Lab technicians have tested an additional 243 kits, which Worthy says uncovered more than 21 serial rapists just in that sample. Worthy has estimated that processing all of the backlogged kits would cost around $15 million. Currently, the city has the money to test about 800 to 1,000 kits.

"So we have a lot more work to do in raising funds to see that these kits are tested," she says.

Despite the work left undone, Worthy believes progress can be made to correct the problem nationwide.

"I'm hopeful that if people take the right approach from the very beginning that we can certainly put a dent in this," she says.

After a national protocol is developed, Worthy says, people will know how to handle untested kits.

"But even more optimistically," she says, "I really hope that people will not be stockpiling these rape kits, and we will not even have this as a problem."

Copyright 2013 NPR. To see more, visit http://www.npr.org/.



Back in April, we reported on the discovery in Detroit of more than 11,000 unprocessed rape kits stacked up and forgotten in a police evidence room. Wayne County prosecutor Kym Worthy took on the enormous task of figuring out if any of these rape kits could still produce enough evidence to help police make arrests.

KYM WORTHY: The first major thing that was done is that there was a random sample taken from the 11,000. And we were told by the Michigan State University statistics department that if we take 400 of these kits randomly, that'll give us a snapshot of what we have in the 11,000. As a matter of fact, we have two of those cases that are currently set for trial.

LYDEN: We've got Kym Worthy on the line now. Ms. Worthy, welcome back.

WORTHY: Thank you.

LYDEN: When you last spoke to us, you mentioned that 400-kit snapshot that we just talked about and that the two cases were scheduled for trial. So could you please give us an update on the status of this backlog?

WORTHY: Well, happily, the two cases that I talked about that were set for trial - we have two convictions on those cases. And both of those defendants are now serving time for a very, very long time. And we also have some new kits that have been tested.
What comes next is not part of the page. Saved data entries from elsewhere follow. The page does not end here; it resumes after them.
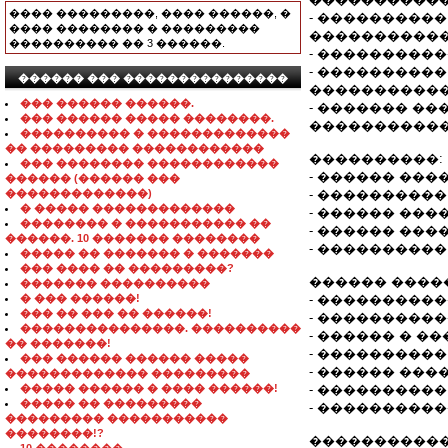
���� ���������, ���� ������, �
- ���������
���� �������� � ���������
�����������
���������� �� 3 ������.
- ���������
- ����������
������ ��� ���������������
�����������
��� ������ ������.
- ������� ��
��� ������ ����� ��������.
�����������
���������� � �������������
�� ��������� ������������
����������:
��� �������� ������������
- ������ ���
������ (������ ���
�������������)
- ���������
� ����� �������������
- ������ ������
�������� � ����������� ��
- ������ ���
������. 10 ������� ��������
- ����������
����� �� ������� � �������
��� ���� �� ���������?
������ ����
������� ����������
� ��� ������!
- ����������
��� �� ��� �� ������!
- ���������
���������������. ����������
- ������ � �
�� �������!
- ���������
��� ������ ������ �����
- ������ ���
������������� ���������
����� ������ � ���� ������!
- ����������
����� �� ���������
- ���������
��������� �����������
��������!?
������������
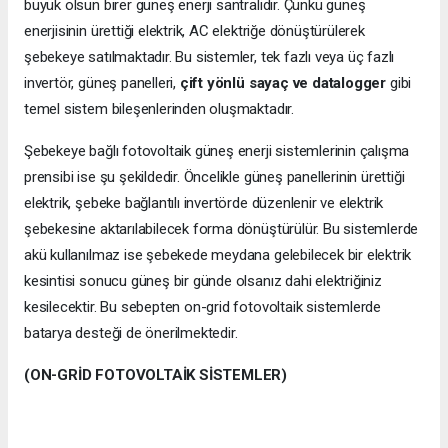
büyük olsun birer güneş enerji santralidir. Çünkü güneş
enerjisinin ürettiği elektrik, AC elektriğe dönüştürülerek
şebekeye satılmaktadır. Bu sistemler, tek fazlı veya üç fazlı
invertör, güneş panelleri,
çift yönlü sayaç ve datalogger
gibi
temel sistem bileşenlerinden oluşmaktadır.
Şebekeye bağlı fotovoltaik güneş enerji sistemlerinin çalışma
prensibi ise şu şekildedir. Öncelikle güneş panellerinin ürettiği
elektrik, şebeke bağlantılı invertörde düzenlenir ve elektrik
şebekesine aktarılabilecek forma dönüştürülür. Bu sistemlerde
akü kullanılmaz ise şebekede meydana gelebilecek bir elektrik
kesintisi sonucu güneş bir günde olsanız dahi elektriğiniz
kesilecektir. Bu sebepten on-grid fotovoltaik sistemlerde
batarya desteği de önerilmektedir.
(ON-GRİD FOTOVOLTAİK SİSTEMLER)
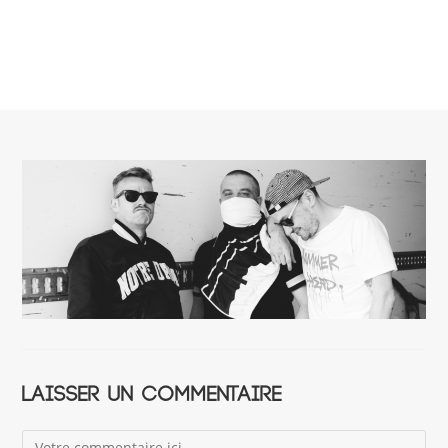
Laisser un commentaire
Comment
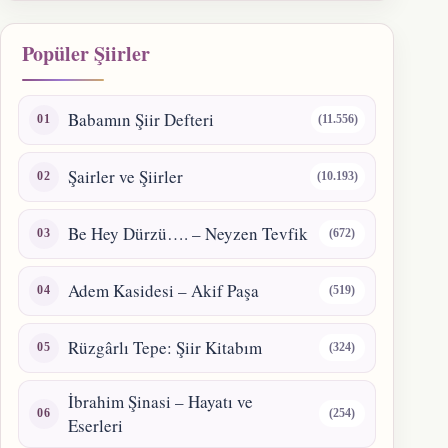
Popüler Şiirler
Babamın Şiir Defteri
(11.556)
Şairler ve Şiirler
(10.193)
Be Hey Dürzü…. – Neyzen Tevfik
(672)
Adem Kasidesi – Akif Paşa
(519)
Rüzgârlı Tepe: Şiir Kitabım
(324)
İbrahim Şinasi – Hayatı ve
(254)
Eserleri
And out of the 243, in addition to the 400 that were previously tested, we have found - and this is a sad note - that we have over 21 serial rapists just out of those 241.

LYDEN: You prognosticated if you were to go through all 11,000, it was going to cost something around $15 million. Do you have enough money to keep processing these?
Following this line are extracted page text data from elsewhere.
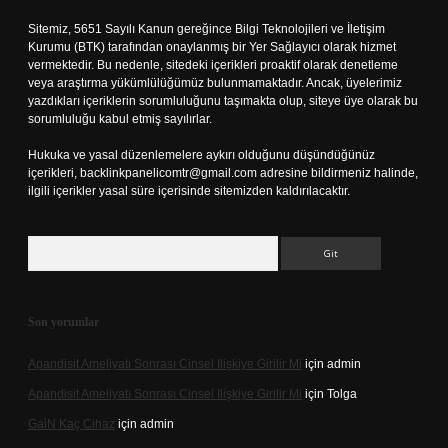
Sitemiz, 5651 Sayılı Kanun gereğince Bilgi Teknolojileri ve İletişim
Kurumu (BTK) tarafından onaylanmış bir Yer Sağlayıcı olarak hizmet
vermektedir. Bu nedenle, sitedeki içerikleri proaktif olarak denetleme
veya araştırma yükümlülüğümüz bulunmamaktadır. Ancak, üyelerimiz
yazdıkları içeriklerin sorumluluğunu taşımakta olup, siteye üye olarak bu
sorumluluğu kabul etmiş sayılırlar.
Hukuka ve yasal düzenlemelere aykırı olduğunu düşündüğünüz
içerikleri,
backlinkpanelicomtr@gmail.com
adresine bildirmeniz halinde,
ilgili içerikler yasal süre içerisinde sitemizden kaldırılacaktır.
Arama
Son yorumlar
Apandisit Ameliyatı Sonrası Cinsel Ilişkiye Girilir Mi
için
admin
Apandisit Ameliyatı Sonrası Cinsel Ilişkiye Girilir Mi
için
Tolga
Gai̇N Kaç Cihaz
için
admin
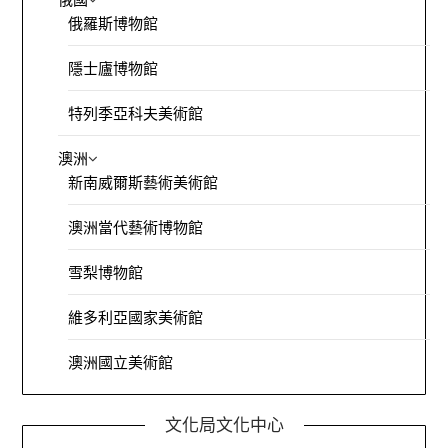
俄羅斯博物館
隱士廬博物館
特列季亞科夫美術館
澳洲
新南威爾斯藝術美術館
澳洲當代藝術博物館
雪梨博物館
維多利亞國家美術館
澳洲國立美術館
文化局文化中心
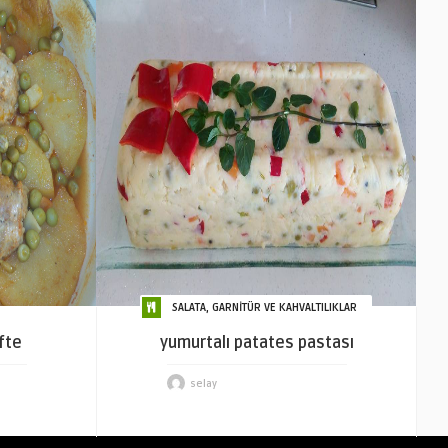
SALATA, GARNİTÜR VE KAHVALTILIKLAR
öfte
yumurtalı patates pastası
selay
WORTHY: Right now, we have the money to test about anywhere from 800 to 1,000. So we have a lot more work to do in raising funds to see that these kits are tested.

LYDEN: Eleven thousand kits in Detroit. There were another 11,000 that hadn't been processed in San Antonio, Texas, other parts of the country. What have you learned from this? Are you more hopeful now that these cases will be solved?

WORTHY: Well, I'm hopeful that if people take the right approach from the very beginning that we can certainly put a dent in this, number one. That we can - after our national protocol is developed that people will know exactly what to do if untested or backlogged rape kits are found in their jurisdictions. But even more, optimistically, I really hope that people will not be stockpiling these rape kits and we will not even have this as a problem.

LYDEN: That's Wayne County prosecutor Kym Worthy speaking to us from her home in Michigan. Thank you very much for your time. And we're wishing you very good luck.